The mystery of why some people never forget a face while others struggle to recognise people they have already met could be explained by two small bundles of nerves in the brain, according to a new study.For the first time, scientists demonstrated that two clusters in a brain region called the fusiform gyrus play a central role in the way we see faces, but not other objects.
Tests on a patient with prosopagnosia – a condition where sufferers cannot distinguish one face from another – showed that electrical stimulation of the nerves instantly caused his perception of a face to become warped, while other objects in his field of vision remained unchanged.

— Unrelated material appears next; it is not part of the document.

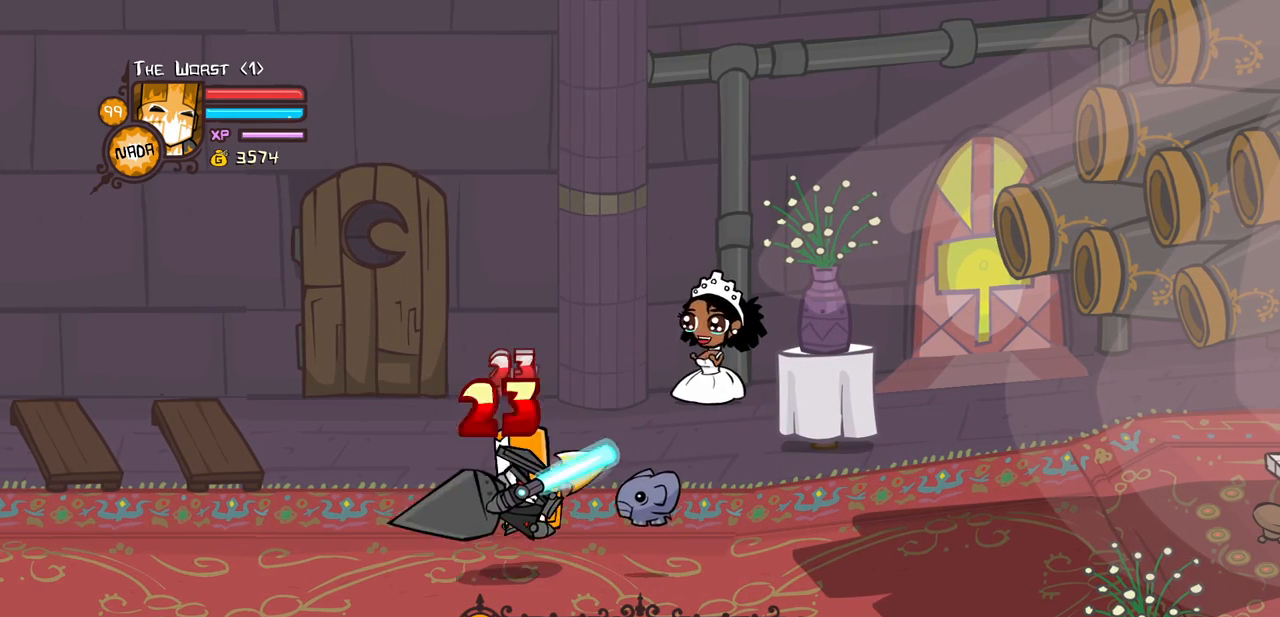
{"keys": ["heavy"], "events": [[50, "light", "down"], [100, "left", "down"], [200, "heavy", "down"], [283, "left", "up"], [283, "light", "up"]]}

Researchers said the findings could lead to new treatments for the condition, and may also explain why some people have a better memory for faces than others. Up to two per cent of the population are though to suffer from some form of “face blindness”.

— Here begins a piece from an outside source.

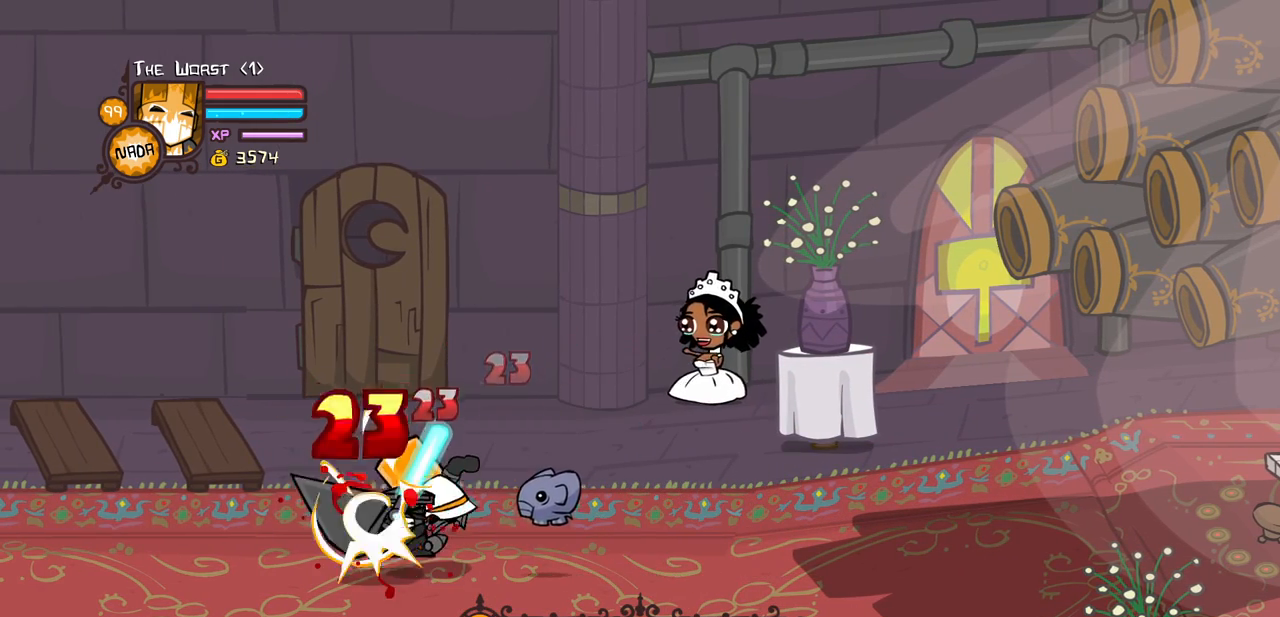
{"keys": ["heavy", "light"], "events": [[17, "heavy", "up"], [67, "heavy", "down"], [250, "heavy", "up"], [300, "heavy", "down"], [483, "light", "down"]]}
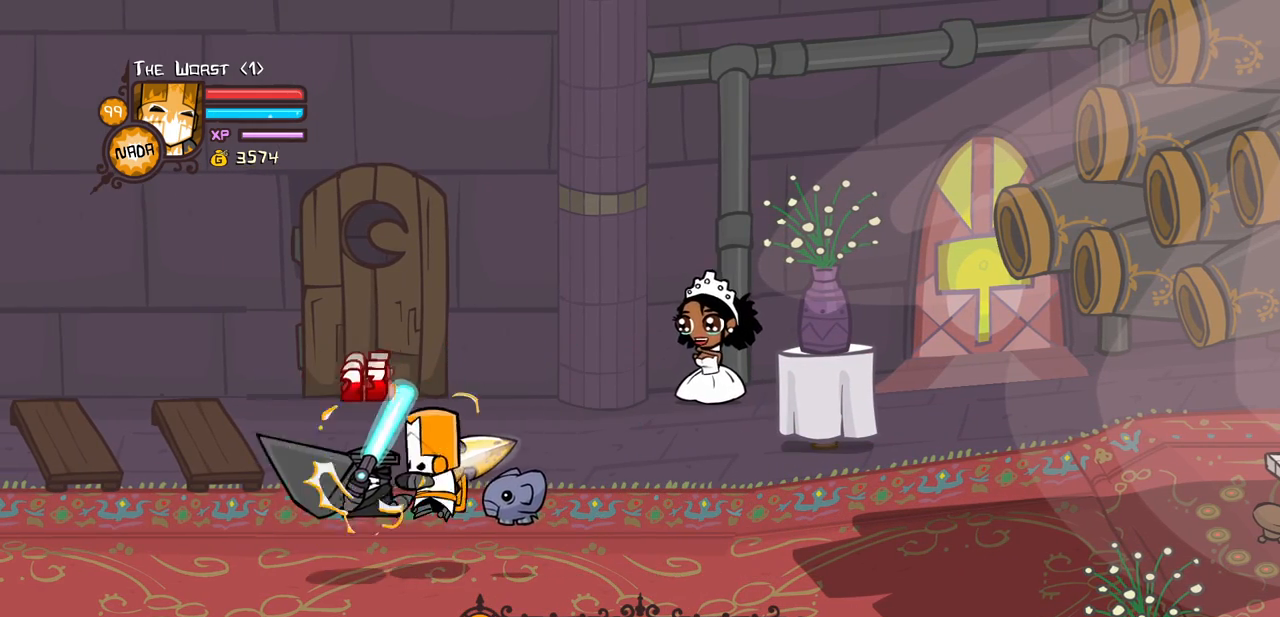
{"keys": ["heavy"], "events": [[33, "heavy", "up"], [33, "left", "down"], [183, "left", "up"], [183, "light", "up"], [233, "left", "down"], [233, "light", "down"], [367, "heavy", "down"], [417, "left", "up"], [467, "light", "up"]]}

The experiment on Ron Blackwell, a 47-year-old father-of-two, made use of electrodes already implanted in his brain around the fusiform gyrus as part of a separate epilepsy treatment.
In a video accompanying the new study in the Journal of Neuroscience, Mr Blackwell describes how the researcher’s face appears to completely change as a mild electric current is applied to his brain.
He says: “You just turned into somebody else. Your face metamorphosed.
“You look almost like somebody I’ve seen before, but somebody different … you were someone else.
“It’s almost like the shape of your facial features drooped.”
When the electric current was halted, the researcher’s face immediately returned to how it had initially appeared, he reported.
Prosopagnosia can affect patients from birth or arise as a result of brain damage in later life. Sufferers cannot tell the difference between one face and another, but the rest of their vision is completely normal.
Dr Josef Parvizi of Stanford University, who led the study, said the findings demonstrate that the two clusters, which are half an inch apart near the base of the brain, are critical to facial recognition.
Previous studies had indicated that the clusters were more active when people viewed pictures of faces compared with images of hands, legs or other objects, but the new study was the first to provide experimental proof.